Projects

3. Constitutional Courts as actors of conflict resolution

The third subproject concerns the second analytical level and carries out a comparative analysis of the role national constitutional courts are playing in resolving TSC. The project will mainly address four issues:

  • Do national constitutional courts use procedural law as a filter in order to steer their involvement in TSC, and if so, how?
  • What are the most important arguments and doctrinal concepts used by national constitutional courts in dealing with TSC and what kind of understanding of transnational solidarity do they reflect?
  • How do national constitutional courts resolve TSC with regard to the language and tradition of their constitutional order?
  • How do these conflicts and their judicial resolution affect the separation of powers within the member states and the conception of constitutional rights?

The research material in this third corpus comprises the decisions made by the European Court of Justice (ECJ), the European Court of Human Rights (ECHR), as well as by six national constitutional courts, which represent donor- and debtor-countries (Germany, Greece, Italy, Ireland, Portugal, Spain). The subproject is concerned with decisions pertaining either to concrete agreements or measures during the Eurozone crisis (e.g. the establishment of the ESM, the purchase of bonds, aid payments, the ratification of so called memoranda of understanding) or to measures taken by national legislators and governments as a consequence of supra- and international obligations (e.g. concrete austerity measures, budgetary cuts as well as consequences of the implementation of the debt brake).

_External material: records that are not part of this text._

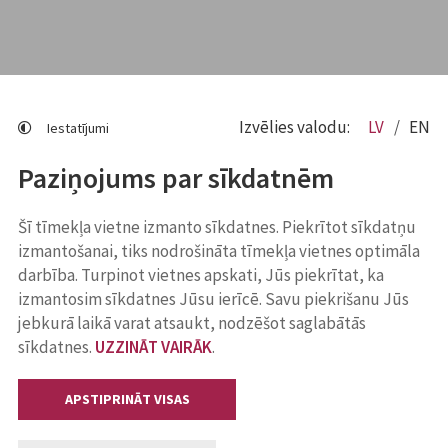
Izvēlies valodu:
LV
EN
Iestatījumi
Paziņojums par sīkdatnēm
Šī tīmekļa vietne izmanto sīkdatnes. Piekrītot sīkdatņu
izmantošanai, tiks nodrošināta tīmekļa vietnes optimāla
darbība. Turpinot vietnes apskati, Jūs piekrītat, ka
izmantosim sīkdatnes Jūsu ierīcē. Savu piekrišanu Jūs
jebkurā laikā varat atsaukt, nodzēšot saglabātās
sīkdatnes.
UZZINĀT VAIRĀK
.
APSTIPRINĀT VISAS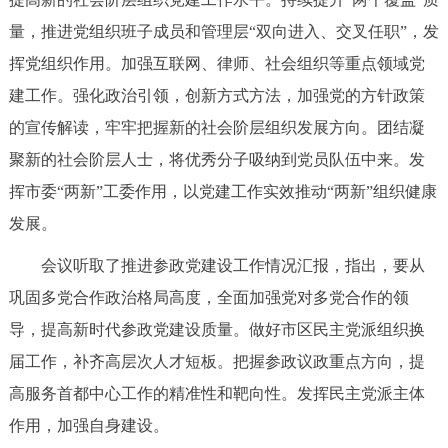
走进北京
量，推进党组织班子成员和管理层“双向进入、交叉任职”，发
北京概况
十六区概览
人文北京
挥党组织作用。加强互联网、律师、社会组织等重点领域党
建工作。强化政治引领，创新方式方法，加强党的方针政策
绿色北京
图说北京
视频北京
的宣传解读，牢牢把握新的社会阶层组织发展方向。团结凝
聚新的社会阶层人士，将优秀分子吸纳到党员队伍中来。发
多语种
挥市委“两新”工委作用，以党建工作实效推动“两新”组织健康
ENGLISH
한국어
日本語
发展。
会议听取了推进参政党建设工作情况汇报，指出，要从
DEUTSCH
FRANÇAIS
РУССКИЙ ЯЗЫК
巩固多党合作政治格局高度，全面加强党对多党合作的领
导，提高新时代参政党建设质量。做好市区民主党派组织换
ESPAÑOL
العربية
PORTUGUÊS
届工作，补齐高层次人才短板。把握参政议政重点方向，提
高服务首都中心工作的精准性和靶向性。发挥民主党派主体
ITALIANO
作用，加强自身建设。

To begin with, we analyze the concrete regulation of access to the respective national and European constitutional courts through their procedural law. Subsequently, from a comparative perspective, we are identifying the specific judicial toolboxes that courts apply in order to deal with the conflicts described in the first subproject. For this purpose, the multiple patterns and concepts have to be situated within the concrete constitutional, political and economic context. This enables us to trace how the different types of conflicts affect the concrete constitutional orders, which structural impacts they have with regard to the distribution of power and competences and how they influence the understanding of constitutional rights. Finally, we will analyze the role different European constitutional courts play in resolving the diverse types of conflicts.

  • Whose interests and rights can be addressed by virtue of the existing procedural and material order? And which interests and rights cannot be put forward?
  • Which argumentative patterns and doctrinal concepts have been developed by the courts?
  • And, do courts take account of the transnational dimension and the various aspects of the underlying conflicts?